Slack & next-gen platforms

In November 2021, Slack announced its next generation development platform built on Deno. In addition to Slack, we’ve been working with other partners to build & ship great Deno-powered products. We believe Deno Deploy’s “Isolates as a Service” provide solid foundations for:

  • Modern edge-hosting
  • User-extendable platforms (bots, plugins, apps, etc…)
  • Low-code solutions

If you’re building similar products and think Deno technology could be a fit, please reach out to deploy@deno.com !

Node.js Compatibility

In Q4 2021 we started efforts to provide first-class Node.js compatibility. Allowing Deno to run apps & libraries (NPM packages) developed for Node.js directly in Deno, unchanged.

In Deno v1.15, we shipped a first preview of “compat mode”. The feature is still unstable but can be enabled using the --compat flag. Most of the work involves providing polyfills in std/node.

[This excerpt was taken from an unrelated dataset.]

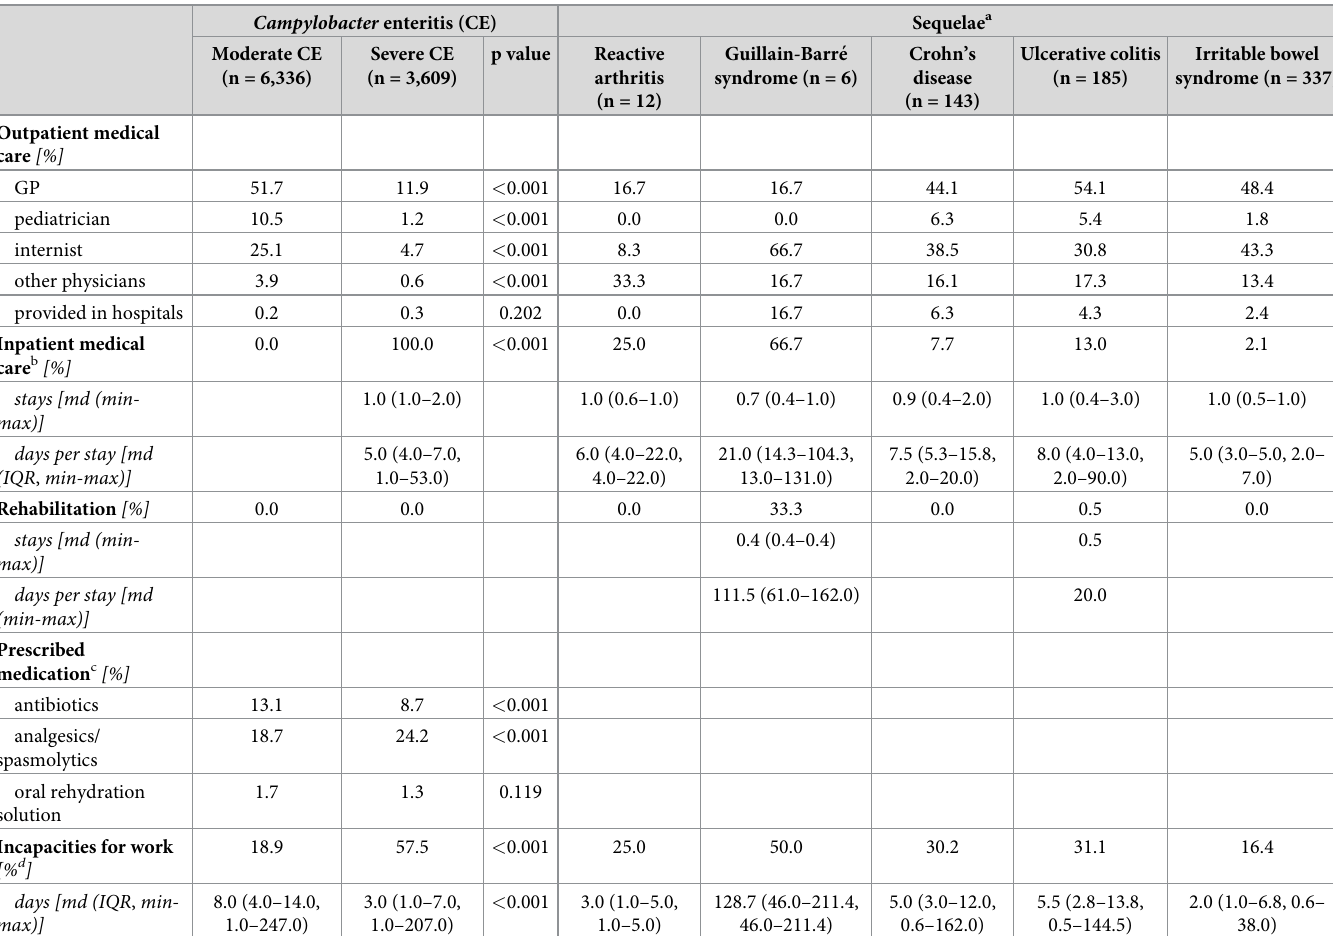
Table 2. Health care utilizations and work incapacities associated with diagnoses of Campylobacter enteritis or sequelae over a 12-month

Some critical modules like tls and zlib are still incomplete, but in its current form you can still run non-trivial applications. We’re aiming to ship a first iteration suitable for all users in the coming months.

The Road to Deno 2

In September of 2021, we started to discuss what a Deno 2 release might look like. There are many obvious small API changes that should be addressed but we are also investigating fundamental changes to improve the Deno workflow. Soon we’ll be releasing a roadmap for Deno 2 and hope to ship it in the first half of this year. It will focus on better NPM ecosystem compatibility, better DX for common workflows and exploring alternative package management solutions.